Here's a somewhat serious one for you: Will the chicken market be able to handle this? If McDonald's floods the zone with wings, and let's face it if McDonald's does something nationwide that would be millions and millions of wings, there certainly could be a wing shortage and that could raise the price of wings at places that actually make good wings. Stupid Ronald McDonald. The lesson as always - you can't trust a clown. Or cole slaw.
- Thanks in part to Miley Cyrus, "twerking" is now officially part of the lexicon. The strip-club dance sensation that Miley turned into a national buzz at the VMAs last Sunday is among the new terms to make the Oxford dictionary. In case she's curious, hooker was already in there.
-Today is the 50th anniversary of the "I Have a Dream" speech. Not much more to add here other than the historical footnote of the date. And, to say that as a fan of orators and quality speech-makers, Martin Luther King Jr.'s speech may be the best ever, especially considering a big chunk of the quick hit "I have a dream" parts were ad libed.

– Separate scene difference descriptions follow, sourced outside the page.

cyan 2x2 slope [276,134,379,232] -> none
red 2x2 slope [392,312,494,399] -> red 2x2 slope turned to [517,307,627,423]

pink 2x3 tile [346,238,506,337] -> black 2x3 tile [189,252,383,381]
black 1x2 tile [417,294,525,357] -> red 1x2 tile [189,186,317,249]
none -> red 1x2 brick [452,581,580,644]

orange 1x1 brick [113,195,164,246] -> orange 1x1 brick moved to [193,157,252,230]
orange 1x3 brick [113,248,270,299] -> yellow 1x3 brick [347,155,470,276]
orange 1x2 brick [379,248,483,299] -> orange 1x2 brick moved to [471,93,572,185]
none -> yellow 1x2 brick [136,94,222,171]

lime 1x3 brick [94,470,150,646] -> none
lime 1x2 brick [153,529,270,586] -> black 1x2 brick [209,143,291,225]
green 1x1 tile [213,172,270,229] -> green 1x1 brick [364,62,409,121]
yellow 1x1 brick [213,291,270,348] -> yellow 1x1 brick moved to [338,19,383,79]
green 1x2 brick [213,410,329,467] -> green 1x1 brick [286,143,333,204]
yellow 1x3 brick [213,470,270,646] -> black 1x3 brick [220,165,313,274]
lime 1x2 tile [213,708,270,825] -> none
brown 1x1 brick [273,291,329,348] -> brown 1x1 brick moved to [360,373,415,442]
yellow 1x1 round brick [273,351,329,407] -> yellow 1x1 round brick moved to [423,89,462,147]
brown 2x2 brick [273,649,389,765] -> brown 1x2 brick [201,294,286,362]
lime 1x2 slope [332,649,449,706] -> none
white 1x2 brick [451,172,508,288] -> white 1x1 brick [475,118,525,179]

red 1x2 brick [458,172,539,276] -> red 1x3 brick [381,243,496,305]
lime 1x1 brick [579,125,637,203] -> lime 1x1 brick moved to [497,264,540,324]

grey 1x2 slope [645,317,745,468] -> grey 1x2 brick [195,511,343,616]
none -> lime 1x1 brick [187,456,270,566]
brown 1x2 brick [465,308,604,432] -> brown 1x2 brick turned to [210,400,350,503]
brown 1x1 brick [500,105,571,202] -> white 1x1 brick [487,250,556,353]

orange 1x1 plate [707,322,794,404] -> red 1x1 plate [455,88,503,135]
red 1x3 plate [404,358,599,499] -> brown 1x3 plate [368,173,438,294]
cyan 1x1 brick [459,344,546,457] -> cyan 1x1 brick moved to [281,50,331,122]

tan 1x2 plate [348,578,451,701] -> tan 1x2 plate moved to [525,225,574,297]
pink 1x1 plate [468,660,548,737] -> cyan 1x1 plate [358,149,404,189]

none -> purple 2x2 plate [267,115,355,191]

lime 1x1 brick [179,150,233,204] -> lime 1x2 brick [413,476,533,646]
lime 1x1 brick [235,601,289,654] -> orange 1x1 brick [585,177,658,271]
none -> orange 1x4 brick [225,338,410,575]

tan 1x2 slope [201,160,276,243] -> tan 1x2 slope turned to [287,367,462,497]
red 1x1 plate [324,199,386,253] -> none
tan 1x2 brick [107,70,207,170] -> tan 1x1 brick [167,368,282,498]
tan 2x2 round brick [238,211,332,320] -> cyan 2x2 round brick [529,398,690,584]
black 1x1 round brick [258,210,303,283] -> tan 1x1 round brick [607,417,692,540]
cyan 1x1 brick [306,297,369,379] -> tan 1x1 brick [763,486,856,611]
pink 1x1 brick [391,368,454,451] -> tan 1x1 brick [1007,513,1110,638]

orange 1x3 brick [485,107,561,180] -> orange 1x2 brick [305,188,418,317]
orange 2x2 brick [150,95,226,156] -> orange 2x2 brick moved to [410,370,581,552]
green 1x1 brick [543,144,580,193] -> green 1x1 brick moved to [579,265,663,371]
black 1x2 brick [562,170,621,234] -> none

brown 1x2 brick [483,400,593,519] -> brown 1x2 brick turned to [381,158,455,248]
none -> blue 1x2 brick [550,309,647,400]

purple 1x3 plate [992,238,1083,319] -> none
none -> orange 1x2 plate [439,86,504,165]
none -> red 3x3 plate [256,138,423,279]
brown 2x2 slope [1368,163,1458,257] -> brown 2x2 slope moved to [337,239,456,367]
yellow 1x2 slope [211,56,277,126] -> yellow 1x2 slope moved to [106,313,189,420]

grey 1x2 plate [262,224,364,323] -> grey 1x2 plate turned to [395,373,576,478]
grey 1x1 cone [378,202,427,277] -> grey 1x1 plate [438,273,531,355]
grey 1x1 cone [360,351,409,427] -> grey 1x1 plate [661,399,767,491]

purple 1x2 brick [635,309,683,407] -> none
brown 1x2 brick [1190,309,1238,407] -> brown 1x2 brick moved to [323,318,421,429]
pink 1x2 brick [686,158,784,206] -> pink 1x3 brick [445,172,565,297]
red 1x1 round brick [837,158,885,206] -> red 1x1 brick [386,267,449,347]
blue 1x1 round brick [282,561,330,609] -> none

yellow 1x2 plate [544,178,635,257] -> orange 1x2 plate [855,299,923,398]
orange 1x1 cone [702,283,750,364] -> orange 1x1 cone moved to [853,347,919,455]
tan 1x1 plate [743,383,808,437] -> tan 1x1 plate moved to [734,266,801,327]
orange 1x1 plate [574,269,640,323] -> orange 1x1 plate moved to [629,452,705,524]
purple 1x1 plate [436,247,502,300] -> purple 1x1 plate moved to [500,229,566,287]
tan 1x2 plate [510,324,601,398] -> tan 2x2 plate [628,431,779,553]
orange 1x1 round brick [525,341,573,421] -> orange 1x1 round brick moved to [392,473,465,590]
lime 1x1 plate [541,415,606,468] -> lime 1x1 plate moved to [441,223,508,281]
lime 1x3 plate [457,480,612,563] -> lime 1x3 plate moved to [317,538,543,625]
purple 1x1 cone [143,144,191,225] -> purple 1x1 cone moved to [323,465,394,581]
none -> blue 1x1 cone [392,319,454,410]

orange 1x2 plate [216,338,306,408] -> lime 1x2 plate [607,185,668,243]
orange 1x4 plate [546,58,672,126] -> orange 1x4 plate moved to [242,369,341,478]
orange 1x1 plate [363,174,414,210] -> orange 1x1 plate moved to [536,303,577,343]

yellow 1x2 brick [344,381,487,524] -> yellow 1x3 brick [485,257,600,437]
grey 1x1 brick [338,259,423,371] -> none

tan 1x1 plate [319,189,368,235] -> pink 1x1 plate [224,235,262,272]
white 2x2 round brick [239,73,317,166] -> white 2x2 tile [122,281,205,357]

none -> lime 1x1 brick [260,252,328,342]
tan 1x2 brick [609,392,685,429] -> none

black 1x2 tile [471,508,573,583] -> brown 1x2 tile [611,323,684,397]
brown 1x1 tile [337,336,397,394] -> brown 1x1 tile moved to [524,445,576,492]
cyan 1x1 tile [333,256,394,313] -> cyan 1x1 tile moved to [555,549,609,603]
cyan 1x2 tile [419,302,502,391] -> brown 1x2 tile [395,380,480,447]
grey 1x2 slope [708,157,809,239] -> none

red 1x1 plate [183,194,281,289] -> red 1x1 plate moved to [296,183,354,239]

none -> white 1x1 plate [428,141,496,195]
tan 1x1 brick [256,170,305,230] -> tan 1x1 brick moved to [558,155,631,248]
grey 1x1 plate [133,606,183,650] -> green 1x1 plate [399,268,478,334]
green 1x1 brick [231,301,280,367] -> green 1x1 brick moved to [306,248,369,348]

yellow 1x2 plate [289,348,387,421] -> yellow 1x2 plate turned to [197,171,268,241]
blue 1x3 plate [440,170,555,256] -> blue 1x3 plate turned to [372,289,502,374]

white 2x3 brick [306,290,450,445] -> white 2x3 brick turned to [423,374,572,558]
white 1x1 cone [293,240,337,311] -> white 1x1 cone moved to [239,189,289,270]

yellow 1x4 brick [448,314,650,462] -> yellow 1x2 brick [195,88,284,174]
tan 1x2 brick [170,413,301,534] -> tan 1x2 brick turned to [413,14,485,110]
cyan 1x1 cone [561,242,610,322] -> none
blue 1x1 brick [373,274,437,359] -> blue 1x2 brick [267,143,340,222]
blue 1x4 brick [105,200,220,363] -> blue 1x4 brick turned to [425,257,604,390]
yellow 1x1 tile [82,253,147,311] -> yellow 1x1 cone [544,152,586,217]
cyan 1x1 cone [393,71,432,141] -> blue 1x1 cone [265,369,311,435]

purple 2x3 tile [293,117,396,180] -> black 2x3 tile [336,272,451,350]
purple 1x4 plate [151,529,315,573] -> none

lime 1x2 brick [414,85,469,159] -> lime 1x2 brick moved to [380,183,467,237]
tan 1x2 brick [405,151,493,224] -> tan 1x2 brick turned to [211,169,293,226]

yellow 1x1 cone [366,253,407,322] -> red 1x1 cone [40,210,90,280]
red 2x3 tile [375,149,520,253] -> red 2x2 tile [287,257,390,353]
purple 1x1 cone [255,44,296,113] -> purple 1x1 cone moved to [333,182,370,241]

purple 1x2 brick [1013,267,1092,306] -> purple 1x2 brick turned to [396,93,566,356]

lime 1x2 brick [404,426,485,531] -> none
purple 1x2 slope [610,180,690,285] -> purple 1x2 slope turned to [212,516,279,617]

- The nation's top college football offensive lineman prospect, Cam Robinson, will pick between Alabama and LSU on Friday. Robinson, who is from Louisiana, is in an interesting spot: Nick Saban does not lose many recruits he wants; LSU does not lose many in-state recruits it wants. Which way will he go?
- Arnold Palmer gave Kate Upton a golf lesson. Think he asked if she wanted to make $14 the hard way like Al Czervik. The lesson of course is there is a Caddyshack quote for almost all avenues of life.
- Jason Heyward did not offer a timetable on his return. Not good. Dan Uggla likely returns to the line-up tonight for the Braves after having Lasik surgery. Here's hoping that's good.
Gang, we're going to be out of the office this afternoon but we'll check back in periodically.
If you need a talking point beyond the slew offered above, try this one:
What movie can you quote best? And before you say, give the 5-at-10 and others a chance by tossing out one of your sneaky favorite quotes. Deal? Deal.
And gang - SPY - no googling the quotes.